(Problem description) Please print every line of the records below, keeping each one word for word and in the same order.

[Opening Supplied records section]

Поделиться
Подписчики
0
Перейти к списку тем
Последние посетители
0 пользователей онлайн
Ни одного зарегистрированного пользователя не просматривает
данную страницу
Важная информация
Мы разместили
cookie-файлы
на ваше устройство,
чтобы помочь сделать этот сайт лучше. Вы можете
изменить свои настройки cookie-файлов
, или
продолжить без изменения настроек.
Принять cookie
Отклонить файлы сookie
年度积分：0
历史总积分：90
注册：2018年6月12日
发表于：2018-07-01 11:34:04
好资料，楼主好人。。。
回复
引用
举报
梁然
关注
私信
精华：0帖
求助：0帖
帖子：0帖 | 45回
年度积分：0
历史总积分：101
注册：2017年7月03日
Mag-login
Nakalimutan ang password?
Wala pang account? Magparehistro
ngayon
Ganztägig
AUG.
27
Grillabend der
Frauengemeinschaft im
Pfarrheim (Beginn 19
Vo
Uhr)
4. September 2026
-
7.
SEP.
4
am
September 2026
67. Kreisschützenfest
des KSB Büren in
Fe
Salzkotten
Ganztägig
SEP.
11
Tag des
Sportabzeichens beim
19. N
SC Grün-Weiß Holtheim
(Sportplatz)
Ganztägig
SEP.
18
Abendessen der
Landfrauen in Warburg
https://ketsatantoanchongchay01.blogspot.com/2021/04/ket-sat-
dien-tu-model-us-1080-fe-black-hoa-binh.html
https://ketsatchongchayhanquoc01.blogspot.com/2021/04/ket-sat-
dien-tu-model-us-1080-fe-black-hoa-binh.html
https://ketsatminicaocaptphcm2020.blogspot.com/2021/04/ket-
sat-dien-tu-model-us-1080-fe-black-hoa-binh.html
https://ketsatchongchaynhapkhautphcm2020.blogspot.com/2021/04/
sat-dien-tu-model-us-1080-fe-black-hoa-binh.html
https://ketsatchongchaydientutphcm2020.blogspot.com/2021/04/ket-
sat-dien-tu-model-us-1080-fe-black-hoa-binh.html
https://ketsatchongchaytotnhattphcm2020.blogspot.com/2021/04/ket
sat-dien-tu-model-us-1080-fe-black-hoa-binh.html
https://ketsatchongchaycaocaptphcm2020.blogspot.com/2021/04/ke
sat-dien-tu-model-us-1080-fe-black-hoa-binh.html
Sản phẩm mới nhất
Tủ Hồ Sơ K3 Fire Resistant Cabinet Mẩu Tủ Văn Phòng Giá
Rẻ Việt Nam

[Closing Supplied records section]

(Exercise solution)
Поделиться
Подписчики
0
Перейти к списку тем
Последние посетители
0 пользователей онлайн
Ни одного зарегистрированного пользователя не просматривает
данную страницу
Важная информация
Мы разместили
cookie-файлы
на ваше устройство,
чтобы помочь сделать этот сайт лучше. Вы можете
изменить свои настройки cookie-файлов
, или
продолжить без изменения настроек.
Принять cookie
Отклонить файлы сookie
年度积分：0
历史总积分：90
注册：2018年6月12日
发表于：2018-07-01 11:34:04
好资料，楼主好人。。。
回复
引用
举报
梁然
关注
私信
精华：0帖
求助：0帖
帖子：0帖 | 45回
年度积分：0
历史总积分：101
注册：2017年7月03日
Mag-login
Nakalimutan ang password?
Wala pang account? Magparehistro
ngayon
Ganztägig
AUG.
27
Grillabend der
Frauengemeinschaft im
Pfarrheim (Beginn 19
Vo
Uhr)
4. September 2026
-
7.
SEP.
4
am
September 2026
67. Kreisschützenfest
des KSB Büren in
Fe
Salzkotten
Ganztägig
SEP.
11
Tag des
Sportabzeichens beim
19. N
SC Grün-Weiß Holtheim
(Sportplatz)
Ganztägig
SEP.
18
Abendessen der
Landfrauen in Warburg
https://ketsatantoanchongchay01.blogspot.com/2021/04/ket-sat-
dien-tu-model-us-1080-fe-black-hoa-binh.html
https://ketsatchongchayhanquoc01.blogspot.com/2021/04/ket-sat-
dien-tu-model-us-1080-fe-black-hoa-binh.html
https://ketsatminicaocaptphcm2020.blogspot.com/2021/04/ket-
sat-dien-tu-model-us-1080-fe-black-hoa-binh.html
https://ketsatchongchaynhapkhautphcm2020.blogspot.com/2021/04/
sat-dien-tu-model-us-1080-fe-black-hoa-binh.html
https://ketsatchongchaydientutphcm2020.blogspot.com/2021/04/ket-
sat-dien-tu-model-us-1080-fe-black-hoa-binh.html
https://ketsatchongchaytotnhattphcm2020.blogspot.com/2021/04/ket
sat-dien-tu-model-us-1080-fe-black-hoa-binh.html
https://ketsatchongchaycaocaptphcm2020.blogspot.com/2021/04/ke
sat-dien-tu-model-us-1080-fe-black-hoa-binh.html
Sản phẩm mới nhất
Tủ Hồ Sơ K3 Fire Resistant Cabinet Mẩu Tủ Văn Phòng Giá
Rẻ Việt Nam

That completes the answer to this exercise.